- _RECORD EXCERPTS_:
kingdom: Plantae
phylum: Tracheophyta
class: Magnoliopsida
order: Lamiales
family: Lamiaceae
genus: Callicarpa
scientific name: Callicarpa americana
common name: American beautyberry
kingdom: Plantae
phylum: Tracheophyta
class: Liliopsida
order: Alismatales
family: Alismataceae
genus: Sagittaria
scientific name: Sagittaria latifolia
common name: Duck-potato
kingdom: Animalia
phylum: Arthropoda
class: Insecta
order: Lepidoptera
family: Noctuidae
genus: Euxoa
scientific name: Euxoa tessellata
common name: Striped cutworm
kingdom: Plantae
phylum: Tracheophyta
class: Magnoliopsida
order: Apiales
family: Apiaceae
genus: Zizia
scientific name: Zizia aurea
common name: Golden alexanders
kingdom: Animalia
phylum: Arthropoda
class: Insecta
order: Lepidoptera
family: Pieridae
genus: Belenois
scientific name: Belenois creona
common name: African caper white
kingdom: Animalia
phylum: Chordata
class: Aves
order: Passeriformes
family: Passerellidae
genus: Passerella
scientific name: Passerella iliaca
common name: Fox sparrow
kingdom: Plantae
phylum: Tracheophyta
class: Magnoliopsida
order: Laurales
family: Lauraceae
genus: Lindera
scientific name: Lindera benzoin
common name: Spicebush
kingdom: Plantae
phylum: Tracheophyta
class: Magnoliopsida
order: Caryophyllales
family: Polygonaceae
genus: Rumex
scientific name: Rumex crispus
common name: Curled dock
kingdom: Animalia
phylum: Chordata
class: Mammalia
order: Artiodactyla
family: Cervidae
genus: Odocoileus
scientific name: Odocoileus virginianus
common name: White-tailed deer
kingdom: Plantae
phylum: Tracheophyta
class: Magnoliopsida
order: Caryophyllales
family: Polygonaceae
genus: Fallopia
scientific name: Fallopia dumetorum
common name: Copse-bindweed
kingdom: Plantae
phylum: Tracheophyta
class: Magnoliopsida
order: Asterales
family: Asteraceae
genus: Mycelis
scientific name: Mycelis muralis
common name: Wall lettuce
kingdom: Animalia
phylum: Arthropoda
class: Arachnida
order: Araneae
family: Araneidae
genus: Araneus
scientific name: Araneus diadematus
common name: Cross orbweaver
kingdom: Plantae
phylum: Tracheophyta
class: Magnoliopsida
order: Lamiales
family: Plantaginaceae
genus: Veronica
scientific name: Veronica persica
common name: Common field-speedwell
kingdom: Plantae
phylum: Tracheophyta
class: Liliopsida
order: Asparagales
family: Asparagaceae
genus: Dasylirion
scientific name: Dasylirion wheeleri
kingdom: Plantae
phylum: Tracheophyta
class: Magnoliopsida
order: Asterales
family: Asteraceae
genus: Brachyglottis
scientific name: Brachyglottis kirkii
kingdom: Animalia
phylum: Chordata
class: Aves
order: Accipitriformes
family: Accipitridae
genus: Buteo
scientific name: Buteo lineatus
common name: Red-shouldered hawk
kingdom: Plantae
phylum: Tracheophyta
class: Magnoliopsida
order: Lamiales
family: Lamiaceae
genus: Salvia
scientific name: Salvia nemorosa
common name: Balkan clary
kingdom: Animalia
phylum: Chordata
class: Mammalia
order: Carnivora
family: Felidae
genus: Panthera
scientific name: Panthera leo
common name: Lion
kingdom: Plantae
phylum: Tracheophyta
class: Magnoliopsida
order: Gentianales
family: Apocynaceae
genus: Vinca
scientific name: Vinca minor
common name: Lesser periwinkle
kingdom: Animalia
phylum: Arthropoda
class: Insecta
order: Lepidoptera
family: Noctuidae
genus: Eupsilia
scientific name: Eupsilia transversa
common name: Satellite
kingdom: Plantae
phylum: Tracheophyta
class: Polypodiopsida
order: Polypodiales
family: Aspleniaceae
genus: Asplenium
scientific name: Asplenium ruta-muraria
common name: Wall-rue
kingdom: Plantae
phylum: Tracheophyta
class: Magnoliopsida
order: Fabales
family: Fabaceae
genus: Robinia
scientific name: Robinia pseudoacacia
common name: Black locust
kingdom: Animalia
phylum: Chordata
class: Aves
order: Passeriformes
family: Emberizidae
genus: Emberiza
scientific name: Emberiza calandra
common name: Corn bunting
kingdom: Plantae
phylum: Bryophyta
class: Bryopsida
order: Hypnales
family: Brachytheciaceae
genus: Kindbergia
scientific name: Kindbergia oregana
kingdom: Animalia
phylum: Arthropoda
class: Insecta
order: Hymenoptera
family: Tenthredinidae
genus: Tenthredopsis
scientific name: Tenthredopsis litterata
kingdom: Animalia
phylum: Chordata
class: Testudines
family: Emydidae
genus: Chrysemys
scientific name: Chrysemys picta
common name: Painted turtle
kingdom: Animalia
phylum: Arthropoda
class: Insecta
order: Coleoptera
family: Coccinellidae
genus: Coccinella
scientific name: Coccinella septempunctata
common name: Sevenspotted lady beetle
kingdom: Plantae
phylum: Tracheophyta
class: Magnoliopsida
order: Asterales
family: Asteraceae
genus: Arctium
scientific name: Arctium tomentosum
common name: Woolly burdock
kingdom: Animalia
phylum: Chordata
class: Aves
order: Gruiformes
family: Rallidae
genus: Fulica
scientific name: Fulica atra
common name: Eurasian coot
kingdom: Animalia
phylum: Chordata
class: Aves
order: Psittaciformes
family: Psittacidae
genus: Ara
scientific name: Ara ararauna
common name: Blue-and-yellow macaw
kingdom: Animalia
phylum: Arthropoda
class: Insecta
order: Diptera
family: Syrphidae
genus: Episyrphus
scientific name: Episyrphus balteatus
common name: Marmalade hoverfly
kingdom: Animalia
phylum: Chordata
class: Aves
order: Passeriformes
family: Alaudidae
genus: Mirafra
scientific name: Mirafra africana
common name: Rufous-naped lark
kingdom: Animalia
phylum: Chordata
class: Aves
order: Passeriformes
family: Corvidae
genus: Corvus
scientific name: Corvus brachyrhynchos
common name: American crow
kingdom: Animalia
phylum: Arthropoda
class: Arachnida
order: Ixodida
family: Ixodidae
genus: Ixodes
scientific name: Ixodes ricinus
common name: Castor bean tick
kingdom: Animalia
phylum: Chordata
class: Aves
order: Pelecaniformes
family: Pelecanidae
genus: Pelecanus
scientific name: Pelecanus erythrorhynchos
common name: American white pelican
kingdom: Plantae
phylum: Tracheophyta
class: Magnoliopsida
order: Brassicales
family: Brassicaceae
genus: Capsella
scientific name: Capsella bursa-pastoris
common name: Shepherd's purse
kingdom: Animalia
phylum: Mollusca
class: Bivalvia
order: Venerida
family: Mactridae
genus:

- _WHAT THE TASK ASKS_: Reproduce verbatim the lines above, from the line containing "genus: Episyrphus" through the line containing "genus: Corvus", inclusive.

- _EXERCISE ANSWER_:
genus: Episyrphus
scientific name: Episyrphus balteatus
common name: Marmalade hoverfly
kingdom: Animalia
phylum: Chordata
class: Aves
order: Passeriformes
family: Alaudidae
genus: Mirafra
scientific name: Mirafra africana
common name: Rufous-naped lark
kingdom: Animalia
phylum: Chordata
class: Aves
order: Passeriformes
family: Corvidae
genus: Corvus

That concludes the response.